TEXT PROVIDED:
=== Begin Enclosure ===

7. / MATERIALS AND METHODS
Materials:
Drugs : Rivastigmine
Lipids such as stearic acid, tristearin, trimyristin etc.,
Stabilizers such as tweens and spans.
Methods:
Hot homogenization of melted lipid in a hot aqueous surfactant method or any suitable method shall be utilized.
7.1 - Source of Data
Review of Literature from
a) Journals such as,
1) Indian Journal of Pharmaceutical Sciences
2) European Journal of Pharmaceutical Sciences
3) International Journal of Pharmaceuticals
4) Drug Development & Industrial Pharmacy
5) Tropical Journal of Pharmaceutical Research
6) Chinese Journal of Chemical Engineering
7) AAPS PharmSciTech
8) Journal of Nuclear Medicine
9) Brain Research
b) Web sites such as
1) DrugBank (www.drugbank.ca)
2) Pubmed (www.ncbi.nlm.nih.gov/pubmed)
3) Rx List (www.rxlist.com)
7.2 - Method of collection of data
a) Analytical method for the estimation of Rivastigmine will be developed in simulated gastric fluid and/or simulated intestinal fluid.
b) Preparation of Rivastigmine lipid microparticles using different lipids such as stearic acid, tristearin, trimyristin etc.

=== End Enclosure ===

YOUR INSTRUCTIONS:
List every website that the materials and methods text names as a source of data, with its address.

DATA FOR ANALYSIS:
=== Begin Enclosure ===

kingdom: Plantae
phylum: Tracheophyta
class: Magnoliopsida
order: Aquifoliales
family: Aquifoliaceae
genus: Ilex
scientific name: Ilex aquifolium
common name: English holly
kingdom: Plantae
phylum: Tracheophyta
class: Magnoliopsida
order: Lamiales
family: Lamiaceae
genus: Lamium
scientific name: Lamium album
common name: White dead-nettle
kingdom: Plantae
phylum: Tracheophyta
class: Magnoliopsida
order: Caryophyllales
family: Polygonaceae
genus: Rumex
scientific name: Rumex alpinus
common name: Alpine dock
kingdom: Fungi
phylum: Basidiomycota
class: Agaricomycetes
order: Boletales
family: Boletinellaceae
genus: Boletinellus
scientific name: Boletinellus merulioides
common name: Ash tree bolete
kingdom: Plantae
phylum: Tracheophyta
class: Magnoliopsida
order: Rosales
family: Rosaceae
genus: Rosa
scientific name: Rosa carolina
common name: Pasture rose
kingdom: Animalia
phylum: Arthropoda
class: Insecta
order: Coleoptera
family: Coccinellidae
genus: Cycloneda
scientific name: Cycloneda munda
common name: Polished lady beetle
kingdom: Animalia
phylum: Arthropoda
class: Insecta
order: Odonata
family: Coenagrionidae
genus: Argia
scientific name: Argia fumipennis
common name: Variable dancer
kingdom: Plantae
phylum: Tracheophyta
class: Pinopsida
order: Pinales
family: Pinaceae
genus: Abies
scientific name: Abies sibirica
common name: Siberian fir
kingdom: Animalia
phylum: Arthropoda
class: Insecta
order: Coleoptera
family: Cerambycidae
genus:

=== End Enclosure ===

EXERCISE OUTPUT:
DrugBank (www.drugbank.ca)
Pubmed (www.ncbi.nlm.nih.gov/pubmed)
Rx List (www.rxlist.com)